-- begin --

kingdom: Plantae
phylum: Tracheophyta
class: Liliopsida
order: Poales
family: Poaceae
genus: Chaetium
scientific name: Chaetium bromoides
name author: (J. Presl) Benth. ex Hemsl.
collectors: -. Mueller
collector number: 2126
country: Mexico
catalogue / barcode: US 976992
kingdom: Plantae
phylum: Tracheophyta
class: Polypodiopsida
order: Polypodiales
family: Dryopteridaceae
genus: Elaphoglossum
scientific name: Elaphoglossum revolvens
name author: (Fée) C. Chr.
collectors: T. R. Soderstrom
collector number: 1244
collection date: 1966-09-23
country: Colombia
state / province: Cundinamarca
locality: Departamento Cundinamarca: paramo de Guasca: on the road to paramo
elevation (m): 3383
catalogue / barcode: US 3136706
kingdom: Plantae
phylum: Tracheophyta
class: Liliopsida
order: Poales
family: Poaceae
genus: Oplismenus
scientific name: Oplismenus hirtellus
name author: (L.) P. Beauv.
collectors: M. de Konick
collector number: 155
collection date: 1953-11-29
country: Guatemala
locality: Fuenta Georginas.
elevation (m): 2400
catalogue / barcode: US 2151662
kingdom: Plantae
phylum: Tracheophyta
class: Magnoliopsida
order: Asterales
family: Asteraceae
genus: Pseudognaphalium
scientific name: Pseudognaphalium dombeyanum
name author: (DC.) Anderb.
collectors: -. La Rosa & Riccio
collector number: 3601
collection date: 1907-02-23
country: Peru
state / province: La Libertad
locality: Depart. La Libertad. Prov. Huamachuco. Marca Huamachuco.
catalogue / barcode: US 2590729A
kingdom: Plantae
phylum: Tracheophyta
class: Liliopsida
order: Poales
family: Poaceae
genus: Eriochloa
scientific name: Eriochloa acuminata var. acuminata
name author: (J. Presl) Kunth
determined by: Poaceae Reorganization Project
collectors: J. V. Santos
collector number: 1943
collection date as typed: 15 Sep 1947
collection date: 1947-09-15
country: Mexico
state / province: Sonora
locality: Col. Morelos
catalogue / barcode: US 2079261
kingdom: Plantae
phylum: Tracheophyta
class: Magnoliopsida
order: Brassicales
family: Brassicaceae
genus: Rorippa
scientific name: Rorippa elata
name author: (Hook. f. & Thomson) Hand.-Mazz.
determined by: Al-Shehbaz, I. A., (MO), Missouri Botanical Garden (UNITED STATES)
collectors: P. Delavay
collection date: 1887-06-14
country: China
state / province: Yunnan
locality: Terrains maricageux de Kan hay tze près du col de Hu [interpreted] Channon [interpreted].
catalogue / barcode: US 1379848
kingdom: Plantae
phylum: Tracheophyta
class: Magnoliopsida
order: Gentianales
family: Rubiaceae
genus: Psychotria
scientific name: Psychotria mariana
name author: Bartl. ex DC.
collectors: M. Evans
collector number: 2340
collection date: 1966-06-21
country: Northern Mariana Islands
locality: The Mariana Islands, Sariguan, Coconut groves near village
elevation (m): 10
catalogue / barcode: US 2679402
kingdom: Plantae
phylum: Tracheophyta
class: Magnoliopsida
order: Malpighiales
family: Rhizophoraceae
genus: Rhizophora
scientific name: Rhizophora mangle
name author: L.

-- end --

→ EXERCISE AIM
Rewrite the lines above as a numbered list, omitting any blank lines.

→ EXPECTED ANSWER
1. kingdom: Plantae
2. phylum: Tracheophyta
3. class: Liliopsida
4. order: Poales
5. family: Poaceae
6. genus: Chaetium
7. scientific name: Chaetium bromoides
8. name author: (J. Presl) Benth. ex Hemsl.
9. collectors: -. Mueller
10. collector number: 2126
11. country: Mexico
12. catalogue / barcode: US 976992
13. kingdom: Plantae
14. phylum: Tracheophyta
15. class: Polypodiopsida
16. order: Polypodiales
17. family: Dryopteridaceae
18. genus: Elaphoglossum
19. scientific name: Elaphoglossum revolvens
20. name author: (Fée) C. Chr.
21. collectors: T. R. Soderstrom
22. collector number: 1244
23. collection date: 1966-09-23
24. country: Colombia
25. state / province: Cundinamarca
26. locality: Departamento Cundinamarca: paramo de Guasca: on the road to paramo
27. elevation (m): 3383
28. catalogue / barcode: US 3136706
29. kingdom: Plantae
30. phylum: Tracheophyta
31. class: Liliopsida
32. order: Poales
33. family: Poaceae
34. genus: Oplismenus
35. scientific name: Oplismenus hirtellus
36. name author: (L.) P. Beauv.
37. collectors: M. de Konick
38. collector number: 155
39. collection date: 1953-11-29
40. country: Guatemala
41. locality: Fuenta Georginas.
42. elevation (m): 2400
43. catalogue / barcode: US 2151662
44. kingdom: Plantae
45. phylum: Tracheophyta
46. class: Magnoliopsida
47. order: Asterales
48. family: Asteraceae
49. genus: Pseudognaphalium
50. scientific name: Pseudognaphalium dombeyanum
51. name author: (DC.) Anderb.
52. collectors: -. La Rosa & Riccio
53. collector number: 3601
54. collection date: 1907-02-23
55. country: Peru
56. state / province: La Libertad
57. locality: Depart. La Libertad. Prov. Huamachuco. Marca Huamachuco.
58. catalogue / barcode: US 2590729A
59. kingdom: Plantae
60. phylum: Tracheophyta
61. class: Liliopsida
62. order: Poales
63. family: Poaceae
64. genus: Eriochloa
65. scientific name: Eriochloa acuminata var. acuminata
66. name author: (J. Presl) Kunth
67. determined by: Poaceae Reorganization Project
68. collectors: J. V. Santos
69. collector number: 1943
70. collection date as typed: 15 Sep 1947
71. collection date: 1947-09-15
72. country: Mexico
73. state / province: Sonora
74. locality: Col. Morelos
75. catalogue / barcode: US 2079261
76. kingdom: Plantae
77. phylum: Tracheophyta
78. class: Magnoliopsida
79. order: Brassicales
80. family: Brassicaceae
81. genus: Rorippa
82. scientific name: Rorippa elata
83. name author: (Hook. f. & Thomson) Hand.-Mazz.
84. determined by: Al-Shehbaz, I. A., (MO), Missouri Botanical Garden (UNITED STATES)
85. collectors: P. Delavay
86. collection date: 1887-06-14
87. country: China
88. state / province: Yunnan
89. locality: Terrains maricageux de Kan hay tze près du col de Hu [interpreted] Channon [interpreted].
90. catalogue / barcode: US 1379848
91. kingdom: Plantae
92. phylum: Tracheophyta
93. class: Magnoliopsida
94. order: Gentianales
95. family: Rubiaceae
96. genus: Psychotria
97. scientific name: Psychotria mariana
98. name author: Bartl. ex DC.
99. collectors: M. Evans
100. collector number: 2340
101. collection date: 1966-06-21
102. country: Northern Mariana Islands
103. locality: The Mariana Islands, Sariguan, Coconut groves near village
104. elevation (m): 10
105. catalogue / barcode: US 2679402
106. kingdom: Plantae
107. phylum: Tracheophyta
108. class: Magnoliopsida
109. order: Malpighiales
110. family: Rhizophoraceae
111. genus: Rhizophora
112. scientific name: Rhizophora mangle
113. name author: L.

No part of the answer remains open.